Entre le rêve et la pensée, pourquoi donc nous demander de choisir, puisqu’il n’est que de reconnaître l’ordre des phénomènes, quand, jaillissant d’un même élan d’enquête sur l’homme et sur le monde, leurs activités divergentes se rejoignent par les associations de leurs effets ? Surgis des mêmes sensations, rêve et pensée, conditionnés de formations différentes, demeurent d’évolutions convergentes, jusque dans les conflits de prééminence où la loi de l’évolution individuelle sera de les concilier. L’imagination nous construit, en somme, des figures de sensations qu’elle associe, ou dissocie (abstraction)[1], dans les mouvements d’un synchronisme évolutif du dedans et du dehors dont les correspondances, constituant nos déterminations du connaître, forment toute la structure de la pensée[2].

Aujourd’hui, nos théologies, nos métaphysiques bourdonnent dans le vide à la recherche d’un affinement « d’intuition » qui permettrait à la « doctrine » de rejoindre des parties de connaissance positive convenablement défigurées. D’hallucinations obstinées, l’imagination métaphysique essayera vainement de se plier à des disciplines d’observation[3] sur lesquelles il n’est plus possible de contester.
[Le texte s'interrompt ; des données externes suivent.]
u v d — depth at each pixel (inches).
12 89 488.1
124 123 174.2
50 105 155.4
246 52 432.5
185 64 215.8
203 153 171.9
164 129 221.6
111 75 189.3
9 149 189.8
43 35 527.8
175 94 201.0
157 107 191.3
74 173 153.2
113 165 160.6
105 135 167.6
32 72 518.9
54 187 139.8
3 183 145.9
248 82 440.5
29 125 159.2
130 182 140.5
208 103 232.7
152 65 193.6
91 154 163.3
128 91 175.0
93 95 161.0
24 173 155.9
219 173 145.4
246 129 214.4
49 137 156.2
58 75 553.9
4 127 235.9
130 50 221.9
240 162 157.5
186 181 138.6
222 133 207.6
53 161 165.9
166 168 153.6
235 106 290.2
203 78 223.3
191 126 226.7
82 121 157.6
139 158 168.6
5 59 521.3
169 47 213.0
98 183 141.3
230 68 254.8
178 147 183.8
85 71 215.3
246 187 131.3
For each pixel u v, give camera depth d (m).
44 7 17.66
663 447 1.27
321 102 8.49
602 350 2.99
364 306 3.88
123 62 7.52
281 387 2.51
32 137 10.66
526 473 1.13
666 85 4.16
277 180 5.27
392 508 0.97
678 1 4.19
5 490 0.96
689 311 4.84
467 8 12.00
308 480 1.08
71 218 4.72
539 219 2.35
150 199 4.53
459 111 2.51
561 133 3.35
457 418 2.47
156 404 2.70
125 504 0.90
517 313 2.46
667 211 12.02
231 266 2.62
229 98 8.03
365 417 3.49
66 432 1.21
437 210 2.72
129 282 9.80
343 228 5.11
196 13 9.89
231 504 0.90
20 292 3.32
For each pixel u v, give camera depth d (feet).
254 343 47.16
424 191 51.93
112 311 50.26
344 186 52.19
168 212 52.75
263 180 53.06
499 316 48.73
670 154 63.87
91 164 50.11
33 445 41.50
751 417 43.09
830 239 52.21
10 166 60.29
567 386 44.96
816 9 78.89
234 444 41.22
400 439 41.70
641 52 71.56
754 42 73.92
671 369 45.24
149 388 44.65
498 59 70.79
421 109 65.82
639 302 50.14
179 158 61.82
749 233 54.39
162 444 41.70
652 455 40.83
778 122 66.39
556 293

Le phénomène imaginatif est d’un élan continu de connaître, ou plutôt d’exprimer au delà du connu, par des figures d’incoordination à vérifier ultérieurement. C’est dans le champ de ces vérifications que le conflit s’installera plus tard. Cependant, encore, l’imagination suggérera des procédures d’hypothèses, même scientifiques, devançant, appelant un renouveau d’obser-

  1. « Il n’y a pas l’imagination, remarque M. Th. Ribot, il y a des gens qui imaginent ». Il n’y a que des effets de sensations à figurer par des images où la métaphysique veut voir trop aisément une indépendance de réalisation. C’est « l’abstraction réalisée » de Locke à laquelle il nous faut toujours revenir.
  2. Est-il besoin de dire que cette vue est sans aucuns rapports avec « l’harmonie préétablie » de Leibnitz, puisqu’on n’y considère que des mouvements d’évolution, qui, de commune origine, se distinguent ou se rejoignent tour à tour en un complexe supérieur qui n’est lui-même, qu’une gestation du devenir ?
  3. Nos métaphysiciens à la mode se sont enfin résignés à admettre l’évolution… pour la dénaturer. M. Bergson la voit « créatrice », tout simplement. Au sortir de ses mains redoutables, nous n’avons plus devant nous qu’un « triste objet » sans forme, sans couleurs et sans voix. Tel le superbe Hippolyte quand le monstre eut passé.